Tuesday, April 19, 2022

MIT Reveals the Best way to open an Oreo

 

 The science is in: The creme filling in Oreo cookies is classified as "mushy," and it's very difficult to get it to stick to both sides when you twist one apart. "I had in my mind that if you twist the Oreos perfectly, you should split the creme perfectly in the middle," MIT researcher Crystal Owens said in a statement. "But what actually happens is the creme almost always comes off of one side." Owens and three co-authors have an article titled On Oreology, the fracture and flow of "milk's favorite cookie" in the current issue of the journal Physics of Fluids this week.
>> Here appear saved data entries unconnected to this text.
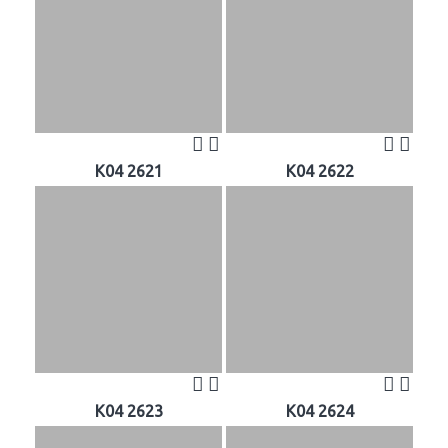
K04 2621
K04 2622
K04 2623
K04 2624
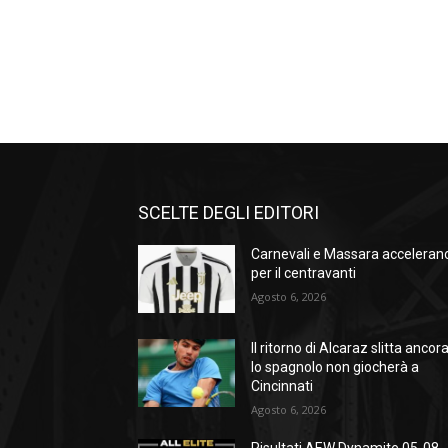
SCELTE DEGLI EDITORI
Carnevali e Massara acceleran
per il centravanti
Agosto 6, 2026
Il ritorno di Alcaraz slitta ancora
lo spagnolo non giocherà a
Cincinnati
Agosto 6, 2026
Risultati AEW Dynamite 05-08-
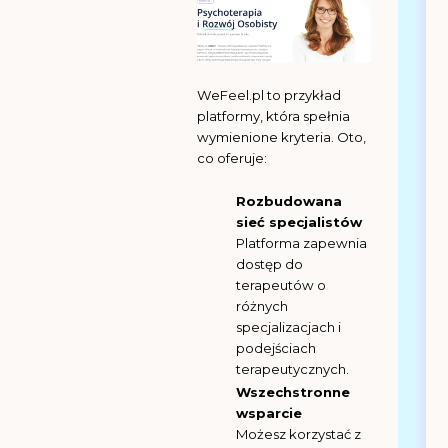
WeFeel.pl to przykład
platformy, która spełnia
wymienione kryteria. Oto,
co oferuje:
Rozbudowana
sieć specjalistów
Platforma zapewnia
dostęp do
terapeutów o
różnych
specjalizacjach i
podejściach
terapeutycznych.
Wszechstronne
wsparcie
Możesz korzystać z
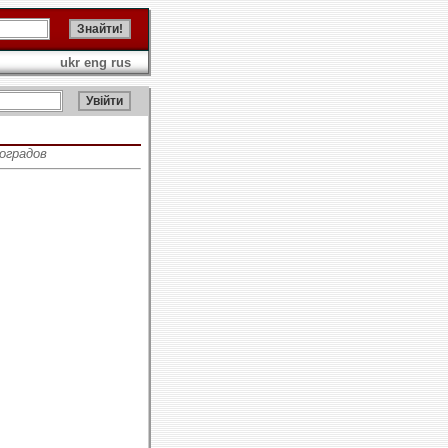
ukr
eng
rus
ноградов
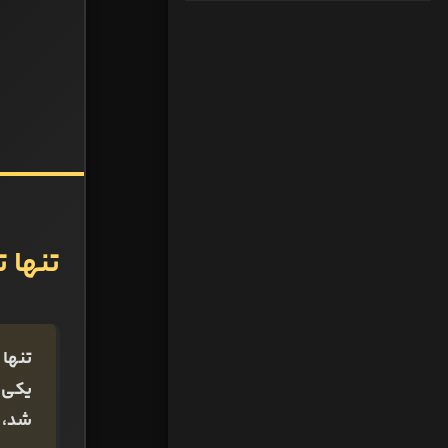
تنها 
تنها
شد، تیم مل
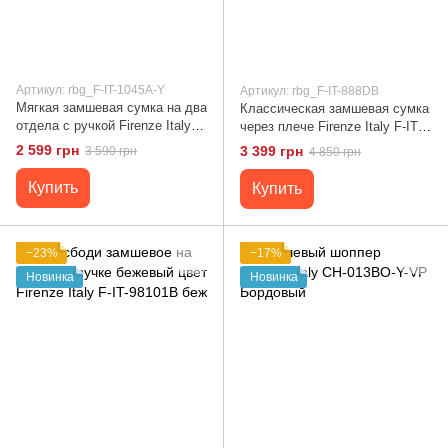
Артикул: rbg_F-IT-1045A-Y
Артикул: rbg_F-IT-888DB
Мягкая замшевая сумка на два
Классическая замшевая сумка
отдела с ручкой Firenze Italy F-
через плече Firenze Italy F-IT-
IT-1045A-Y Черный
888DB Коричневый
2 599 грн
3 399 грн
3 590 грн
4 850 грн
Купить
Купить
−23%
−17%
Новинка
Новинка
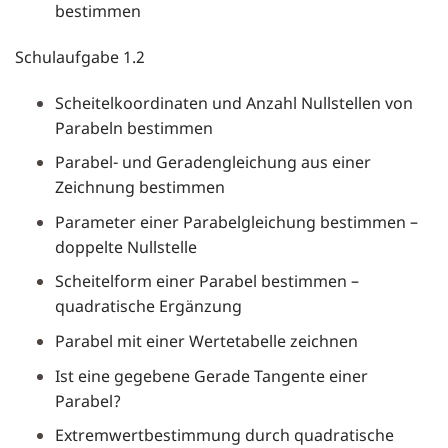
bestimmen
Schulaufgabe 1.2
Scheitelkoordinaten und Anzahl Nullstellen von
Parabeln bestimmen
Parabel- und Geradengleichung aus einer
Zeichnung bestimmen
Parameter einer Parabelgleichung bestimmen –
doppelte Nullstelle
Scheitelform einer Parabel bestimmen –
quadratische Ergänzung
Parabel mit einer Wertetabelle zeichnen
Ist eine gegebene Gerade Tangente einer
Parabel?
Extremwertbestimmung durch quadratische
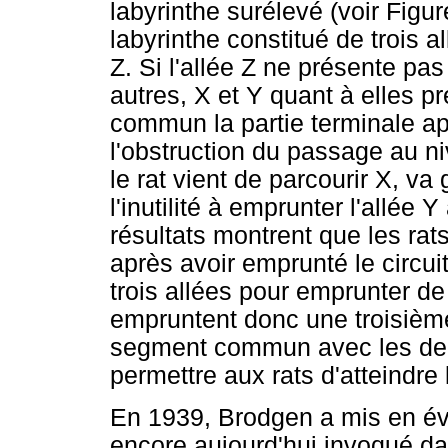
labyrinthe surélevé (voir Figur
labyrinthe constitué de trois 
Z. Si l'allée Z ne présente p
autres, X et Y quant à elles pr
commun la partie terminale app
l'obstruction du passage au n
le rat vient de parcourir X, va
l'inutilité à emprunter l'allée 
résultats montrent que les rat
après avoir emprunté le circuit
trois allées pour emprunter de p
empruntent donc une troisième
segment commun avec les deux 
permettre aux rats d'atteindre
En 1939, Brodgen a mis en é
encore aujourd'hui invoqué da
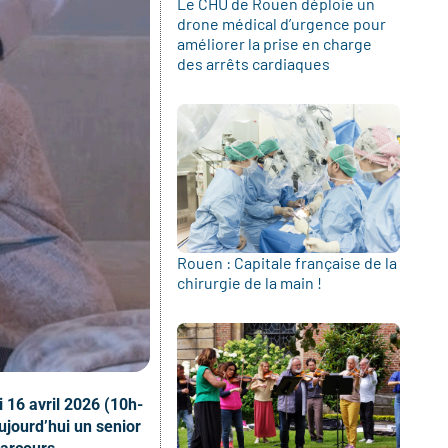
Le CHU de Rouen déploie un
drone médical d’urgence pour
améliorer la prise en charge
des arrêts cardiaques
Rouen : Capitale française de la
chirurgie de la main !
 16 avril 2026 (10h-
ujourd’hui un senior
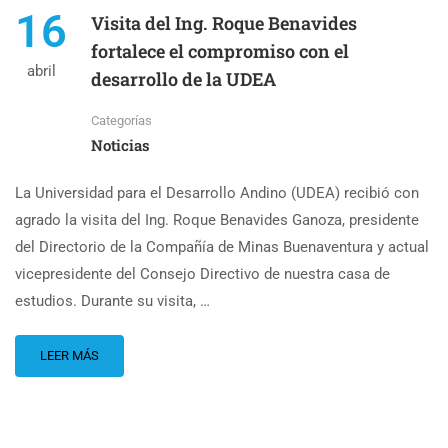
16
Visita del Ing. Roque Benavides
fortalece el compromiso con el
abril
desarrollo de la UDEA
Categorías
Noticias
La Universidad para el Desarrollo Andino (UDEA) recibió con
agrado la visita del Ing. Roque Benavides Ganoza, presidente
del Directorio de la Compañía de Minas Buenaventura y actual
vicepresidente del Consejo Directivo de nuestra casa de
estudios. Durante su visita, …
LEER MÁS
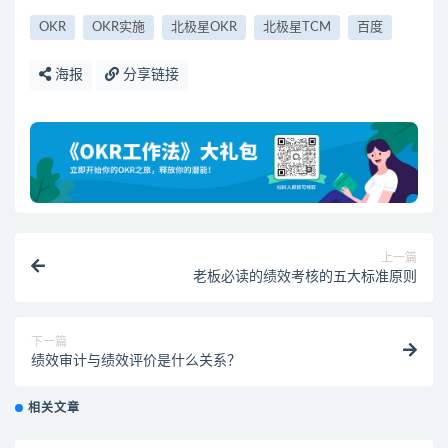
OKR
OKR实施
北极星OKR
北极星TCM
百度
海报
分享链接
上一篇
老板必读的绩效考核的五大标准原则
下一篇
绩效审计与绩效评价是什么关系？
相关文章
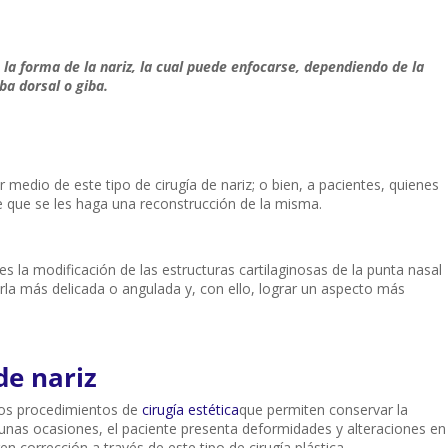
 la forma de la nariz, la cual puede enfocarse, dependiendo de la
ba dorsal o giba.
medio de este tipo de cirugía de nariz; o bien, a pacientes, quienes
le que se les haga una reconstrucción de la misma.
es la modificación de las estructuras cartilaginosas de la punta nasal
rla más delicada o angulada y, con ello, lograr un aspecto más
de nariz
los procedimientos de
cirugía estética
que permiten conservar la
gunas ocasiones, el paciente presenta deformidades y alteraciones en
n corrección a través de este tipo de cirugía plástica.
The team created a so-called "Oreometer," a 3D-printed device that works using rubber bands and is loaded with coins to provide the weight that then translates into the force needed to mechanically twist the two parts of the cookie apart. Oreometer is actually a play on words that only a very specific set of fluid dynamics nerds will recognize. That's because the device is actually a rheometer, which is used in labs to measure the way substances flow in response to applied force. One other variable involved dipping the cookies in milk, which caused them to degrade and crumble after about a minute, unsurprisingly. The researchers didn't indicate if they plan to continue their research to pursue the most obvious remaining Oreo-related mystery: What's wrong with people who eat the cookies without event attempting to twist them apart?